If the mini-games don't sound very exciting to you, perhaps the combat aspects will amaze you! Or, perhaps not. Fighting attacks are the first thing you learn in the opening tutorial, and it's easily this title's most mind-numbingly boring aspect. Rather than confuse the player with having to learn more than a few moves, the game's developers made it easy by having Betty run up to an enemy where you can hit the "B" button and attack. That's about it.

Now you may think that because Betty gets some special moves in each level like a boxing glove, things may start to get interesting. Think again, Space Cowboy. Shooting robots with this super awesome special move only gets you electrocuted, but simply running up and kicking them with your bare feet will turn them into trash heaps. Luckily Betty can kick her way easily to the end, because the hardest enemies in the entire game simply walk back and forth a short distance or stand in one spot hoping you don't kill them. Way to reach for the stars, Big Blue Bubble.

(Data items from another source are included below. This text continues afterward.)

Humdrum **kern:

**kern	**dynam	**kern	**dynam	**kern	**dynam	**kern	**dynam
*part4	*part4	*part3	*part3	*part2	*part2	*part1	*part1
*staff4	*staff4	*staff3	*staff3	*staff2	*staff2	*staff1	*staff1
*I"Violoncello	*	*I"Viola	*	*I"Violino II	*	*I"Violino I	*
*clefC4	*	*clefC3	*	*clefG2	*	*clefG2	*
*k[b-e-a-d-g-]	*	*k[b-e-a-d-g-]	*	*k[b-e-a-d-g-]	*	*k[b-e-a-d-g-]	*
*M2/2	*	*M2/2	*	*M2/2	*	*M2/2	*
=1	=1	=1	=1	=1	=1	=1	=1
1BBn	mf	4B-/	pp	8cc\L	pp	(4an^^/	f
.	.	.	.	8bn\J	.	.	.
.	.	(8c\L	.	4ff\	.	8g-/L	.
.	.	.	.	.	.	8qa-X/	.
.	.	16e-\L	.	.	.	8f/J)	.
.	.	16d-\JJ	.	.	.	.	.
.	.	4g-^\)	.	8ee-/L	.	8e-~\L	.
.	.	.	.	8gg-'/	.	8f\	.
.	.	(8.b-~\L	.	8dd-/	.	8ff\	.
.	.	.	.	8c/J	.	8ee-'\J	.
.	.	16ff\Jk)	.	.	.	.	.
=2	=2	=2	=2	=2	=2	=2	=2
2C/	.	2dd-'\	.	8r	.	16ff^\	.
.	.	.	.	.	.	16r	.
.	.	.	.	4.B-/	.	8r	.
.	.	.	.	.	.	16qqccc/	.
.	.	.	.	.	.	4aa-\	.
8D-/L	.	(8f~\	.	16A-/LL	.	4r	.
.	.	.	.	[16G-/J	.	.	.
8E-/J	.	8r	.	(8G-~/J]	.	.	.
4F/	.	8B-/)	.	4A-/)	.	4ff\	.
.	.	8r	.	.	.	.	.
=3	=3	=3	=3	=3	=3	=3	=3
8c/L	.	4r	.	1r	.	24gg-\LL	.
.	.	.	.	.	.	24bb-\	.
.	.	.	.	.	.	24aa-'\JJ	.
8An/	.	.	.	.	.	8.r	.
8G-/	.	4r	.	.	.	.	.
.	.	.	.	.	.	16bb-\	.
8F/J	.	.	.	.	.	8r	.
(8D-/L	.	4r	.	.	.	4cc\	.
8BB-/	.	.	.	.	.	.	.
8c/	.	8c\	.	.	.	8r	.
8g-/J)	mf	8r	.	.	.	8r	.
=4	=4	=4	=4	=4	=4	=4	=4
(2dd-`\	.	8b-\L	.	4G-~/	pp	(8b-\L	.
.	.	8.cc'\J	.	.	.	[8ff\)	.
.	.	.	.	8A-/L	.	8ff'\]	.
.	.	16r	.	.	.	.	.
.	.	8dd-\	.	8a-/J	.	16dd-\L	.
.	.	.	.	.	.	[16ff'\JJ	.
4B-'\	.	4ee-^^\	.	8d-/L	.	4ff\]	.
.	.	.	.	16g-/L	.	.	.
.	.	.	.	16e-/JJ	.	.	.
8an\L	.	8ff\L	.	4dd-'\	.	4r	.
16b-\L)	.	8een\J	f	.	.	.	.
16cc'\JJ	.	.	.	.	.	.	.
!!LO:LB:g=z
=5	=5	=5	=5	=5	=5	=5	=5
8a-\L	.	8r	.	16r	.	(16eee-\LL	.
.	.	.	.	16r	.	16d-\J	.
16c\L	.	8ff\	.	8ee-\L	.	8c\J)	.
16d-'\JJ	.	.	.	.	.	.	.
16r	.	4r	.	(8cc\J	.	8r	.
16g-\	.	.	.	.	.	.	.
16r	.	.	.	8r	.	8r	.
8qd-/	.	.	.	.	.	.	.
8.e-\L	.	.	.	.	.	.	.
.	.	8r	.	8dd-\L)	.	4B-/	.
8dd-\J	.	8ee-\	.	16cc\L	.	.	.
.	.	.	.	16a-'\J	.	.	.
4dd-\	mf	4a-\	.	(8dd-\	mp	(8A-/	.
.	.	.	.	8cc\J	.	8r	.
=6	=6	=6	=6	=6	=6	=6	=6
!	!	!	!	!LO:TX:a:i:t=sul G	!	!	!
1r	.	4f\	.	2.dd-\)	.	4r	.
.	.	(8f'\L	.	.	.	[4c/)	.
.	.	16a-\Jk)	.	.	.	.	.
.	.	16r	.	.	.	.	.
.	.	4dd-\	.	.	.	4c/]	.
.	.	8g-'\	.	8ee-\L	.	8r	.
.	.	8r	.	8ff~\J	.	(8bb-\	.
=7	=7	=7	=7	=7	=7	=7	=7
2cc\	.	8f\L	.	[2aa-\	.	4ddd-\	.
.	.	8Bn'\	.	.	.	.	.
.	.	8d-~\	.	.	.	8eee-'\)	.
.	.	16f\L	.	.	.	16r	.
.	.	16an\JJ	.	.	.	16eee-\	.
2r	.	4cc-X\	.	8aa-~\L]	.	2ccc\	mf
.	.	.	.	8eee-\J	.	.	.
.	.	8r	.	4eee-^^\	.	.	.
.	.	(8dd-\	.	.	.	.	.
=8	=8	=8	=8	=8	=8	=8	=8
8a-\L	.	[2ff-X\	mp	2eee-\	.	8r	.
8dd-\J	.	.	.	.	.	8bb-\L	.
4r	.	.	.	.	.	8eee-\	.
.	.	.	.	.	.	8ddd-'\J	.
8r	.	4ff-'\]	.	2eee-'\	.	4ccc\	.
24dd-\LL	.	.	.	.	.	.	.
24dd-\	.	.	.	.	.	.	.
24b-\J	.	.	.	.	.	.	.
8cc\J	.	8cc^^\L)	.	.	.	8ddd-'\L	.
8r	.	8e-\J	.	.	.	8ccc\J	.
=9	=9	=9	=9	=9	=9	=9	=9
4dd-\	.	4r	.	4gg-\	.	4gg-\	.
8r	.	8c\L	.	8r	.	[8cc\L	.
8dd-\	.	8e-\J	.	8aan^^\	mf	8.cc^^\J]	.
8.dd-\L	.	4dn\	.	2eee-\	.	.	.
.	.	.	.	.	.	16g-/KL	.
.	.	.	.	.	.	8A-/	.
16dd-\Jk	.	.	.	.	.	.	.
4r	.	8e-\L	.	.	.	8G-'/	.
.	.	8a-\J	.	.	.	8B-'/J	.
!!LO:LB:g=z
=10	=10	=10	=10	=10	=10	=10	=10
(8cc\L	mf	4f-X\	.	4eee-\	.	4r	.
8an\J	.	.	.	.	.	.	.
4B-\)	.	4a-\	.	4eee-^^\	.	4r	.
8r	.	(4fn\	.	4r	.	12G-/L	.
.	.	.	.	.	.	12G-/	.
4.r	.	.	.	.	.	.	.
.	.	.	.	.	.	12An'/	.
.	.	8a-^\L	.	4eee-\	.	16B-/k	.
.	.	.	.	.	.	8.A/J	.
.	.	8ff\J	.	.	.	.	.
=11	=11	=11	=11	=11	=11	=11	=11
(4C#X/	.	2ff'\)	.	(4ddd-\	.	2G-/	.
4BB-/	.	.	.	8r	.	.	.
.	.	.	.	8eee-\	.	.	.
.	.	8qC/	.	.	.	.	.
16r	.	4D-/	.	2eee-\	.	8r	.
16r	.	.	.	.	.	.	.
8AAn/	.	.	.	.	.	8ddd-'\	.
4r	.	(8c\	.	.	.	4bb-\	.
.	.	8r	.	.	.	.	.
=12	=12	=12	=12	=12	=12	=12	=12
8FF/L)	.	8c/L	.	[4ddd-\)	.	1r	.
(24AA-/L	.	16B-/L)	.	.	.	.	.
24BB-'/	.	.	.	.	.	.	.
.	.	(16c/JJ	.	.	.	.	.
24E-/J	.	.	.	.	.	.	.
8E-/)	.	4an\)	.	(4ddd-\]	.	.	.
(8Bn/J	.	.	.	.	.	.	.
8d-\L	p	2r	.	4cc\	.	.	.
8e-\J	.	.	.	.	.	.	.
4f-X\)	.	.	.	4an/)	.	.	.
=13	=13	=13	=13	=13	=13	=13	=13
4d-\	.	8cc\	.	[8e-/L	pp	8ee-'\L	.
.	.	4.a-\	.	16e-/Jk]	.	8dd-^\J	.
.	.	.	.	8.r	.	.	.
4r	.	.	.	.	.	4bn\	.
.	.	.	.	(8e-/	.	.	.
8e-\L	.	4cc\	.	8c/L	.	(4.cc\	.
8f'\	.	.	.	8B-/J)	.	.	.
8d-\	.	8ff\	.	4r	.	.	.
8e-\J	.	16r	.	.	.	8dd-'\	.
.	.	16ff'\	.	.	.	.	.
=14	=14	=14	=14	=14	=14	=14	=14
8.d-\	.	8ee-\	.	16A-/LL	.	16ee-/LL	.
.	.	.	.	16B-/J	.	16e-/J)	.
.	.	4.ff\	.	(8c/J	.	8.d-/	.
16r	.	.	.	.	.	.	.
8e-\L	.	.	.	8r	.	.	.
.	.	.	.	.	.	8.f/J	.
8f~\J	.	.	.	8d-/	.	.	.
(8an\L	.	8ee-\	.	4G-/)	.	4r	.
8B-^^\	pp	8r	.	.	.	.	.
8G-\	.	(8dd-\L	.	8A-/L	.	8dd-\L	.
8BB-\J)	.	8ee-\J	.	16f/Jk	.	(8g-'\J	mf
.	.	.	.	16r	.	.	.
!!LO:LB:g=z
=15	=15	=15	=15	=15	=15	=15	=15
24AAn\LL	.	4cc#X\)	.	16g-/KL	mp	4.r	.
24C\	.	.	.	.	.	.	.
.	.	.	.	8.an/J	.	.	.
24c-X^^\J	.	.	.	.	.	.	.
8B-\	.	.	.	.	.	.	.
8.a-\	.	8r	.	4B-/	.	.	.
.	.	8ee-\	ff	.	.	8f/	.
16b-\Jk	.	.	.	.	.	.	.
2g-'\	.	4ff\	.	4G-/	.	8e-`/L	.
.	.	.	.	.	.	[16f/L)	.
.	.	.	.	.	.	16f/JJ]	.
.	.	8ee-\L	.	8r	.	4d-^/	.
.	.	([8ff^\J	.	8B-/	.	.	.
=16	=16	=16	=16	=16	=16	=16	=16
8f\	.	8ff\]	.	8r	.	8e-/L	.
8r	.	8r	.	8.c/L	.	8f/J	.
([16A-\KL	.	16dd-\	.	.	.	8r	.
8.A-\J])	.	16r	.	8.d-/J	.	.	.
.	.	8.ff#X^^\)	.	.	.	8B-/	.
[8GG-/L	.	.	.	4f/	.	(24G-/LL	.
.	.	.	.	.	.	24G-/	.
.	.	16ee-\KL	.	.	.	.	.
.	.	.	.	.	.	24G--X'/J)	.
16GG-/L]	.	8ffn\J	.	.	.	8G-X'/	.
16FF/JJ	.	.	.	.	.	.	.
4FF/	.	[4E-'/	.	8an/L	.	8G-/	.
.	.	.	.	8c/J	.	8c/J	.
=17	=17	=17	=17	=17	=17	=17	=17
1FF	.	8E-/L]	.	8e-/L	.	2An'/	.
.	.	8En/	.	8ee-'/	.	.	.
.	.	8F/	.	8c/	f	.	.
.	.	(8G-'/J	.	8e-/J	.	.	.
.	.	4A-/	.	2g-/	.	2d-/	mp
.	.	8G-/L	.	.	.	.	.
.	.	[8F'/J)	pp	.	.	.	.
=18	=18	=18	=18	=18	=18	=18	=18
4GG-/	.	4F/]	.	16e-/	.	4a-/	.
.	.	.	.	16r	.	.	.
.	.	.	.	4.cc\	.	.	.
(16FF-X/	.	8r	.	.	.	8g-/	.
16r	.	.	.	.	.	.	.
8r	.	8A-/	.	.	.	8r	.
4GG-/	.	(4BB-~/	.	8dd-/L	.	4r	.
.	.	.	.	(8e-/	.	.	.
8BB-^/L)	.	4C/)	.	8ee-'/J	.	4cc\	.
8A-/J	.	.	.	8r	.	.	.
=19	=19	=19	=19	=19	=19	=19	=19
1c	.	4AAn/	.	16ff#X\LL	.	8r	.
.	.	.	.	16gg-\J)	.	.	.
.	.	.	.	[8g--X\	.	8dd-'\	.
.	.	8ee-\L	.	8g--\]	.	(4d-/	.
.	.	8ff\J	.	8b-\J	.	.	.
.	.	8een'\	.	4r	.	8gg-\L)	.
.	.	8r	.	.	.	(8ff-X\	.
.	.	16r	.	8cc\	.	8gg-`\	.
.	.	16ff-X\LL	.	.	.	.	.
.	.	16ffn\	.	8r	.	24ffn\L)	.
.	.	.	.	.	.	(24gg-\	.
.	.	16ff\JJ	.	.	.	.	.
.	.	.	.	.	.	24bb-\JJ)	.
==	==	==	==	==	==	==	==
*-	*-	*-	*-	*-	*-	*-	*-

This game gets an N-Philes score of D.

In the overall scheme of things, it's not very surprising that Atomic Betty turned out the way it did despite an interesting foundation. Simply put, there's just not much substance. Almost everything there is to experience can be found in the first couple of levels, and what little is added to the game later on certainly doesn't make it worth a play-through, much less a purchase. For those thinking about getting this game for a younger gamer, realize that after leaving the game with my little sister, I returned to find her reading a book instead.